▶ [WHAT THIS TASK INVOLVES]:
Return all the lines below exactly. Any picture among them is omitted.

▶ [DATA PROVIDED]:

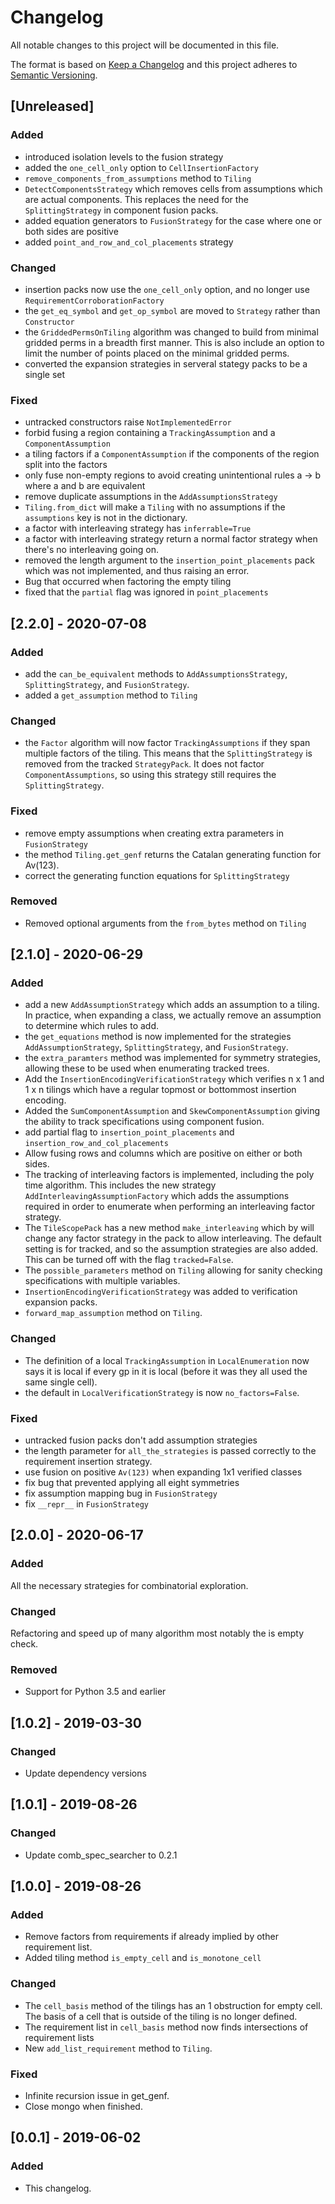 # Changelog
All notable changes to this project will be documented in this file.

The format is based on [Keep a Changelog](http://keepachangelog.com/en/1.0.0/)
and this project adheres to [Semantic Versioning](http://semver.org/spec/v2.0.0.html).

## [Unreleased]
### Added
- introduced isolation levels to the fusion strategy
- added the `one_cell_only` option to `CellInsertionFactory`
- `remove_components_from_assumptions` method to `Tiling`
- `DetectComponentsStrategy` which removes cells from assumptions
   which are actual components. This replaces the need for the
   `SplittingStrategy` in component fusion packs.
- added equation generators to `FusionStrategy` for the case where one or both
   sides are positive
- added `point_and_row_and_col_placements` strategy

### Changed
- insertion packs now use the `one_cell_only` option, and no longer use
  `RequirementCorroborationFactory`
- the `get_eq_symbol` and `get_op_symbol` are moved to `Strategy` rather than
  `Constructor`
- the `GriddedPermsOnTiling` algorithm was changed to build from minimal
  gridded perms in a breadth first manner. This is also include an option to
  limit the number of points placed on the minimal gridded perms.
- converted the expansion strategies in serveral stategy packs to be a single set

### Fixed
- untracked constructors raise `NotImplementedError`
- forbid fusing a region containing a `TrackingAssumption` and a
  `ComponentAssumption`
- a tiling factors if a `ComponentAssumption` if the components of the region
  split into the factors
- only fuse non-empty regions to avoid creating unintentional rules a -> b
  where a and b are equivalent
- remove duplicate assumptions in the `AddAssumptionsStrategy`
- `Tiling.from_dict` will make a `Tiling` with no assumptions if the
  `assumptions` key is not in the dictionary.
- a factor with interleaving strategy has `inferrable=True`
- a factor with interleaving strategy return a normal factor strategy when
  there's no interleaving going on.
- removed the length argument to the `insertion_point_placements` pack which
  was not implemented, and thus raising an error.
- Bug that occurred when factoring the empty tiling
- fixed that the `partial` flag was ignored in `point_placements`


## [2.2.0] - 2020-07-08
### Added
- add the `can_be_equivalent` methods to `AddAssumptionsStrategy`,
  `SplittingStrategy`, and `FusionStrategy`.
- added a `get_assumption` method to `Tiling`

### Changed
- the `Factor` algorithm will now factor `TrackingAssumptions` if they span
  multiple factors of the tiling. This means that the `SplittingStrategy` is
  removed from the tracked `StrategyPack`. It does not factor
  `ComponentAssumptions`, so using this strategy still requires the
  `SplittingStrategy`.

### Fixed
- remove empty assumptions when creating extra parameters in `FusionStrategy`
- the method `Tiling.get_genf` returns the Catalan generating function for Av(123).
- correct the generating function equations for `SplittingStrategy`

### Removed
- Removed optional arguments from the `from_bytes` method on `Tiling`

## [2.1.0] - 2020-06-29
### Added
- add a new `AddAssumptionStrategy` which adds an assumption to a tiling.
  In practice, when expanding a class, we actually remove an assumption to
  determine which rules to add.
- the `get_equations` method is now implemented for the strategies
  `AddAssumptionStrategy`, `SplittingStrategy`, and `FusionStrategy`.
- the `extra_paramters` method was implemented for symmetry strategies,
  allowing these to be used when enumerating tracked trees.
- Add the `InsertionEncodingVerificationStrategy` which verifies n x 1 and
  1 x n tilings which have a regular topmost or bottommost insertion encoding.
- Added the `SumComponentAssumption` and `SkewComponentAssumption` giving the
  ability to track specifications using component fusion.
- add partial flag to `insertion_point_placements` and
  `insertion_row_and_col_placements`
- Allow fusing rows and columns which are positive on either or both sides.
- The tracking of interleaving factors is implemented, including the poly time
  algorithm. This includes the new strategy `AddInterleavingAssumptionFactory`
  which adds the assumptions required in order to enumerate when performing
  an interleaving factor strategy.
- The `TileScopePack` has a new method `make_interleaving` which by will change
  any factor strategy in the pack to allow interleaving. The default setting is
  for tracked, and so the assumption strategies are also added. This can be
  turned off with the flag `tracked=False`.
- The `possible_parameters` method on `Tiling` allowing for sanity checking
  specifications with multiple variables.
- `InsertionEncodingVerificationStrategy` was added to verification expansion
  packs.
- `forward_map_assumption` method on `Tiling`.

### Changed
- The definition of a local `TrackingAssumption` in `LocalEnumeration` now says
  it is local if every gp in it is local (before it was they all used the same
  single cell).
- the default in `LocalVerificationStrategy` is now `no_factors=False`.

### Fixed
- untracked fusion packs don't add assumption strategies
- the length parameter for `all_the_strategies` is passed correctly to the
  requirement insertion strategy.
- use fusion on positive `Av(123)` when expanding 1x1 verified classes
- fix bug that prevented applying all eight symmetries
- fix assumption mapping bug in `FusionStrategy`
- fix `__repr__` in `FusionStrategy`

## [2.0.0] - 2020-06-17
### Added
All the necessary strategies for combinatorial exploration.

### Changed
Refactoring and speed up of many algorithm most notably the is empty check.

### Removed
- Support for Python 3.5 and earlier

## [1.0.2] - 2019-03-30
### Changed
- Update dependency versions

## [1.0.1] - 2019-08-26
### Changed
- Update comb_spec_searcher to 0.2.1

## [1.0.0] - 2019-08-26
### Added
- Remove factors from requirements if already implied by other requirement
list.
- Added tiling method `is_empty_cell` and `is_monotone_cell`
### Changed
- The `cell_basis` method of the tilings has an 1 obstruction for empty cell.
  The basis of a cell that is outside of the tiling is no longer defined.
- The requirement list in `cell_basis` method now finds intersections of
  requirement lists
- New `add_list_requirement` method to `Tiling`.
### Fixed
- Infinite recursion issue in get_genf.
- Close mongo when finished.

## [0.0.1] - 2019-06-02
### Added
- This changelog.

▶ [ANSWER]:
 # Changelog
All notable changes to this project will be documented in this file.

The format is based on [Keep a Changelog](http://keepachangelog.com/en/1.0.0/)
and this project adheres to [Semantic Versioning](http://semver.org/spec/v2.0.0.html).

## [Unreleased]
### Added
- introduced isolation levels to the fusion strategy
- added the `one_cell_only` option to `CellInsertionFactory`
- `remove_components_from_assumptions` method to `Tiling`
- `DetectComponentsStrategy` which removes cells from assumptions
   which are actual components. This replaces the need for the
   `SplittingStrategy` in component fusion packs.
- added equation generators to `FusionStrategy` for the case where one or both
   sides are positive
- added `point_and_row_and_col_placements` strategy

### Changed
- insertion packs now use the `one_cell_only` option, and no longer use
  `RequirementCorroborationFactory`
- the `get_eq_symbol` and `get_op_symbol` are moved to `Strategy` rather than
  `Constructor`
- the `GriddedPermsOnTiling` algorithm was changed to build from minimal
  gridded perms in a breadth first manner. This is also include an option to
  limit the number of points placed on the minimal gridded perms.
- converted the expansion strategies in serveral stategy packs to be a single set

### Fixed
- untracked constructors raise `NotImplementedError`
- forbid fusing a region containing a `TrackingAssumption` and a
  `ComponentAssumption`
- a tiling factors if a `ComponentAssumption` if the components of the region
  split into the factors
- only fuse non-empty regions to avoid creating unintentional rules a -> b
  where a and b are equivalent
- remove duplicate assumptions in the `AddAssumptionsStrategy`
- `Tiling.from_dict` will make a `Tiling` with no assumptions if the
  `assumptions` key is not in the dictionary.
- a factor with interleaving strategy has `inferrable=True`
- a factor with interleaving strategy return a normal factor strategy when
  there's no interleaving going on.
- removed the length argument to the `insertion_point_placements` pack which
  was not implemented, and thus raising an error.
- Bug that occurred when factoring the empty tiling
- fixed that the `partial` flag was ignored in `point_placements`


## [2.2.0] - 2020-07-08
### Added
- add the `can_be_equivalent` methods to `AddAssumptionsStrategy`,
  `SplittingStrategy`, and `FusionStrategy`.
- added a `get_assumption` method to `Tiling`

### Changed
- the `Factor` algorithm will now factor `TrackingAssumptions` if they span
  multiple factors of the tiling. This means that the `SplittingStrategy` is
  removed from the tracked `StrategyPack`. It does not factor
  `ComponentAssumptions`, so using this strategy still requires the
  `SplittingStrategy`.

### Fixed
- remove empty assumptions when creating extra parameters in `FusionStrategy`
- the method `Tiling.get_genf` returns the Catalan generating function for Av(123).
- correct the generating function equations for `SplittingStrategy`

### Removed
- Removed optional arguments from the `from_bytes` method on `Tiling`

## [2.1.0] - 2020-06-29
### Added
- add a new `AddAssumptionStrategy` which adds an assumption to a tiling.
  In practice, when expanding a class, we actually remove an assumption to
  determine which rules to add.
- the `get_equations` method is now implemented for the strategies
  `AddAssumptionStrategy`, `SplittingStrategy`, and `FusionStrategy`.
- the `extra_paramters` method was implemented for symmetry strategies,
  allowing these to be used when enumerating tracked trees.
- Add the `InsertionEncodingVerificationStrategy` which verifies n x 1 and
  1 x n tilings which have a regular topmost or bottommost insertion encoding.
- Added the `SumComponentAssumption` and `SkewComponentAssumption` giving the
  ability to track specifications using component fusion.
- add partial flag to `insertion_point_placements` and
  `insertion_row_and_col_placements`
- Allow fusing rows and columns which are positive on either or both sides.
- The tracking of interleaving factors is implemented, including the poly time
  algorithm. This includes the new strategy `AddInterleavingAssumptionFactory`
  which adds the assumptions required in order to enumerate when performing
  an interleaving factor strategy.
- The `TileScopePack` has a new method `make_interleaving` which by will change
  any factor strategy in the pack to allow interleaving. The default setting is
  for tracked, and so the assumption strategies are also added. This can be
  turned off with the flag `tracked=False`.
- The `possible_parameters` method on `Tiling` allowing for sanity checking
  specifications with multiple variables.
- `InsertionEncodingVerificationStrategy` was added to verification expansion
  packs.
- `forward_map_assumption` method on `Tiling`.

### Changed
- The definition of a local `TrackingAssumption` in `LocalEnumeration` now says
  it is local if every gp in it is local (before it was they all used the same
  single cell).
- the default in `LocalVerificationStrategy` is now `no_factors=False`.

### Fixed
- untracked fusion packs don't add assumption strategies
- the length parameter for `all_the_strategies` is passed correctly to the
  requirement insertion strategy.
- use fusion on positive `Av(123)` when expanding 1x1 verified classes
- fix bug that prevented applying all eight symmetries
- fix assumption mapping bug in `FusionStrategy`
- fix `__repr__` in `FusionStrategy`

## [2.0.0] - 2020-06-17
### Added
All the necessary strategies for combinatorial exploration.

### Changed
Refactoring and speed up of many algorithm most notably the is empty check.

### Removed
- Support for Python 3.5 and earlier

## [1.0.2] - 2019-03-30
### Changed
- Update dependency versions

## [1.0.1] - 2019-08-26
### Changed
- Update comb_spec_searcher to 0.2.1

## [1.0.0] - 2019-08-26
### Added
- Remove factors from requirements if already implied by other requirement
list.
- Added tiling method `is_empty_cell` and `is_monotone_cell`
### Changed
- The `cell_basis` method of the tilings has an 1 obstruction for empty cell.
  The basis of a cell that is outside of the tiling is no longer defined.
- The requirement list in `cell_basis` method now finds intersections of
  requirement lists
- New `add_list_requirement` method to `Tiling`.
### Fixed
- Infinite recursion issue in get_genf.
- Close mongo when finished.

## [0.0.1] - 2019-06-02
### Added
- This changelog.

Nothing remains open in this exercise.